I think you can see why I am not in perfect opposition to the President in this case, but I will explain now why I disagree with this method of engagement. Free market capitalism works best when the game is played fairly. When one team cheats, it does not improve the game if the other does as well. In other words, two wrongs do not make a right. We should not impose surprise taxes on the shareholders of these firms. What we should have done is taken equity stakes in the firms, enough to ensure bonuses would not be paid out. Casting a broad net is unfairly catching goldfish along with the sharks. Firms have been discriminately selected based on their size alone, and some of these organizations were forced to take part in TARP while others did not have as dirty hands as those we seek to punish.

Maybe though, it takes some naivete' to get great things done, and perhaps this is just the cost we bear for it. It is possible that shareholders might punish their corporate leadership and improve corporate governance as a result of this bill, should it pass into law. What our government should really be seeking to do, is to change the way corporate executive compensation is determined. If Americans disagree with the amount of compensation executives make, than the system of determination must be flawed. Otherwise, why do the shareholders of these firms, which are inclusive of Americans, continue to elect and agree to such payments?

The destructive effect of this Presidential proposal is to raise uncertainty around this government. In the eyes of the investment community, it is now unpredictable. Investors and corporate America will worry that the government makes rules up as it goes along, and therefore cannot be trusted. The stock market is a great judge of value, and though it was slow to catch on to the agenda this time, as the President announced another action this week to go along with his new tax, stocks rediscovered volatility. I am sure the Administration does not seek to do more harm than good, but this action is poised to, in my view.

"It is also in reality the integrity of our government and financial markets that we place in peril."

Political will has shown itself to be soft through this economic crisis, and so I anticipate our elected leaders will cave like jellyfish to populist sentiment that stands strongly against the proverbial “Wall Street;” though it is in reality 50 big banks we speak of. It is also in reality the integrity of our government and financial markets that we place in peril.
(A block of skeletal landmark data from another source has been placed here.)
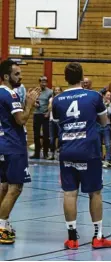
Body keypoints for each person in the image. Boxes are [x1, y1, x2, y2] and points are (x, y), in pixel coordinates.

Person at [52, 62, 111, 249]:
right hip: (89, 150)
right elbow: (104, 122)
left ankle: (72, 238)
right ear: (82, 77)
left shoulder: (57, 99)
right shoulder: (94, 96)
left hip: (68, 149)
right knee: (94, 192)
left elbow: (57, 123)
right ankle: (98, 236)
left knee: (70, 193)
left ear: (65, 78)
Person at [0, 59, 40, 243]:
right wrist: (29, 103)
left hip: (2, 144)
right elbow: (21, 120)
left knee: (4, 186)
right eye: (17, 74)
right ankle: (1, 227)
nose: (21, 76)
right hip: (13, 146)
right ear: (6, 76)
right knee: (16, 188)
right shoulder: (10, 95)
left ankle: (3, 223)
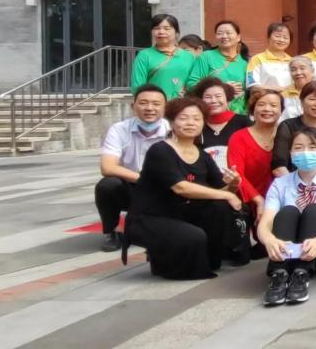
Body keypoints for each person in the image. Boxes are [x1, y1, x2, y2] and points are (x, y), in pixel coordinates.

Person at [122, 98, 242, 279]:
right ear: (171, 122)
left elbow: (222, 192)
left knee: (221, 207)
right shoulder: (160, 150)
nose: (190, 123)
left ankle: (209, 260)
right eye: (183, 118)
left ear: (203, 123)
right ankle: (164, 261)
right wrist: (227, 195)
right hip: (151, 217)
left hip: (183, 214)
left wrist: (232, 184)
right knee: (193, 237)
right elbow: (181, 188)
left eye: (196, 118)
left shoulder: (202, 155)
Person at [259, 126, 316, 305]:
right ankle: (279, 275)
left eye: (312, 147)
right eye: (299, 148)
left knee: (314, 209)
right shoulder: (280, 184)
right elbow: (266, 222)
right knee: (288, 211)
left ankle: (302, 275)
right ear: (291, 153)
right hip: (288, 251)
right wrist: (269, 240)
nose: (305, 152)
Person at [96, 85, 171, 252]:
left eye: (156, 104)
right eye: (143, 103)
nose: (149, 108)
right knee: (107, 185)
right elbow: (107, 167)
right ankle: (111, 232)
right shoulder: (119, 130)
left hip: (164, 188)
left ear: (165, 107)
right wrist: (144, 180)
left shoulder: (173, 130)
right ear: (133, 106)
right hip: (132, 186)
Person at [228, 89, 283, 220]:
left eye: (273, 105)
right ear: (252, 109)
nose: (267, 109)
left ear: (282, 110)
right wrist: (259, 200)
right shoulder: (239, 137)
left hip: (282, 201)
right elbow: (237, 174)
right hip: (247, 203)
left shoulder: (288, 136)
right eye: (261, 104)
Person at [187, 20, 248, 114]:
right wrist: (223, 87)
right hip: (211, 111)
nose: (224, 36)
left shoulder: (245, 62)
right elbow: (191, 84)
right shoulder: (206, 57)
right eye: (220, 33)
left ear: (238, 37)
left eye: (228, 33)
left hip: (239, 113)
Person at [131, 14, 196, 101]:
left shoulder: (189, 57)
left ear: (177, 33)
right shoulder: (144, 55)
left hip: (183, 105)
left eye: (167, 28)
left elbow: (194, 83)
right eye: (156, 28)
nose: (161, 32)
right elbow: (137, 86)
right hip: (155, 105)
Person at [192, 77, 252, 171]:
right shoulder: (196, 125)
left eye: (218, 96)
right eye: (208, 97)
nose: (213, 101)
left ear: (227, 98)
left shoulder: (243, 122)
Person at [246, 22, 294, 92]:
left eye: (285, 37)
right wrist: (279, 90)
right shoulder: (257, 59)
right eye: (277, 36)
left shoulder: (293, 61)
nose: (281, 40)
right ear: (268, 37)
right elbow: (252, 84)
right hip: (266, 98)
Bloomberg took a survey of its subscribers that showed 77% of investors and analysts view the President as anti-business, which may perhaps be a side effect the Democrats had not anticipated. Still, investors and analysts do not comprise the entirety of the nation, as 52% of Americans said Obama struck the right balance.

The idealist in me doubts a bill like this could pass through Congress, but the realist, who knows what short length political will extends, worries it might. The only hope for honest capitalism to remain unmolested now is if the Democrats only seek to use this initiative as a bargaining chip, to be traded later for another legislative gain. We must not allow this proposal to become law, not for the sake of "responsibility," but for the sake of the integrity of our capitalism.